A reformulação elimina o sistema colegiado do Conselho Administrativo e institui um presidente executivo com autonomia para decisões. O modelo inclui ainda cinco vice-presidências e a contratação de diretores remunerados para execução profissional das atividades. Aroldo Guidão, atual presidente do Conselho Administrativo, participa das discussões junto com demais diretores e conselheiros do clube.

No futebol tem que ter alguém que manda, alguém que responde e que aguenta as pancadas do futebol

Paulo Rogério Pinheiro

Segundo Pinheiro, o estatuto vigente foi elaborado de forma acelerada e apresenta erros e ambiguidades que podem gerar consequências graves. A proposta busca corrigir essas falhas para melhorar a gestão financeira e operacional do Goiás.

Processo de votação e prazos

O Conselho Deliberativo terá prazo mínimo de 15 dias para analisar o texto e sugerir alterações. Após essa etapa, o estatuto será votado de forma fechada no Conselho e, em seguida, encaminhado à Assembleia Geral para aprovação final pelos associados. Pinheiro destacou que a votação será única, sem possibilidade de emendas no momento da decisão.

Como esse estatuto foi totalmente reescrito e agora são 85 artigos. O Conselho terá um tempo mínimo de 15 dias para analisar e dar sugestão.
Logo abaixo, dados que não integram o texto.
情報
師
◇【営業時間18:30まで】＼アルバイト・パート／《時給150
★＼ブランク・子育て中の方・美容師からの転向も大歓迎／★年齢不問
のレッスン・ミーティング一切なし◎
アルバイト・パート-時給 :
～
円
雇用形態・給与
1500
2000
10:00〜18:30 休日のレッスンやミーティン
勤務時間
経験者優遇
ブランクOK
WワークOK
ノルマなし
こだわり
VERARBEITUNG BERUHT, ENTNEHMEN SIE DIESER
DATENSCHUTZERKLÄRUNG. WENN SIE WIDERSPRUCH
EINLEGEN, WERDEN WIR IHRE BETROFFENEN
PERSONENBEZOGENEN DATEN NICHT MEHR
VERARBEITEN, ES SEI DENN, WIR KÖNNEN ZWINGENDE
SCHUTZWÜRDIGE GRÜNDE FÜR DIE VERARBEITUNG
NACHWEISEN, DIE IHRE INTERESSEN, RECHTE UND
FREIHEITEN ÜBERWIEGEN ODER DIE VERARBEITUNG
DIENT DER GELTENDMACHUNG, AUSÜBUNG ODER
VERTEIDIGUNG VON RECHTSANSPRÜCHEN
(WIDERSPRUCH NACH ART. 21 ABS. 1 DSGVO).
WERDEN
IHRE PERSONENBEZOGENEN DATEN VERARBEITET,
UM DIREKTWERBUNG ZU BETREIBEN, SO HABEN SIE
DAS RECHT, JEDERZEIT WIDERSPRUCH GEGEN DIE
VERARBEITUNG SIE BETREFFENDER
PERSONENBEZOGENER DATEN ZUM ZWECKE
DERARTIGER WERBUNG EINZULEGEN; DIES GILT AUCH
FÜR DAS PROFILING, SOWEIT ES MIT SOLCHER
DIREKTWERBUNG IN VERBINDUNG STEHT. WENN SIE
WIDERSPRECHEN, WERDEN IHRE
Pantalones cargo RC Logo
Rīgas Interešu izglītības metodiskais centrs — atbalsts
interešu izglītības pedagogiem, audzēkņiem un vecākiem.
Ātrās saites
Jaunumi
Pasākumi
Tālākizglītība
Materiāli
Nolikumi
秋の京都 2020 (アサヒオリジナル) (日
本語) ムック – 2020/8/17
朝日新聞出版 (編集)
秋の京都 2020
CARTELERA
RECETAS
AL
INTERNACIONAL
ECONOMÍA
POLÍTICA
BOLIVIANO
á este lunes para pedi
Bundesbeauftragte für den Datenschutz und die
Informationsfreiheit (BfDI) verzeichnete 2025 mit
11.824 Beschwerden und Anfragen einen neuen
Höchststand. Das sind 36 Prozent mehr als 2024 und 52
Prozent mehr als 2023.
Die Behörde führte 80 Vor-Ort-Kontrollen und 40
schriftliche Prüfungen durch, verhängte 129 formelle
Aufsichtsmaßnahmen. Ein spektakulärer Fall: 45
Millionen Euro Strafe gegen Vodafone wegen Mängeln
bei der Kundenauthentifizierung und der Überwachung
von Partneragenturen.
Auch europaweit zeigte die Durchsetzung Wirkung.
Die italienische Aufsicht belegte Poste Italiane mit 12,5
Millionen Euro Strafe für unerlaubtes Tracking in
Após será votado de forma “estatuto fechado”, no Conselho e depois encaminhado a Assembleia Geral, onde também os associados terão acesso com antecedência, mas irão também apenas votar sim ou não, votação única

Paulo Rogério Pinheiro

Objetivos da reformulação

A mudança visa agilizar contratações e definir claramente responsabilidades no departamento de futebol. Pinheiro ressaltou que o modelo atual exige reuniões formais do Conselho Administrativo inteiro, o que atrasa decisões em até 15 dias. Com o novo sistema, o presidente executivo e o diretor correspondente poderão agir de forma mais rápida e transparente. O dirigente afirmou que não pretende concorrer a cargos executivos no clube e que a venda de atletas deve ajudar a regularizar pendências financeiras até o início de 2026.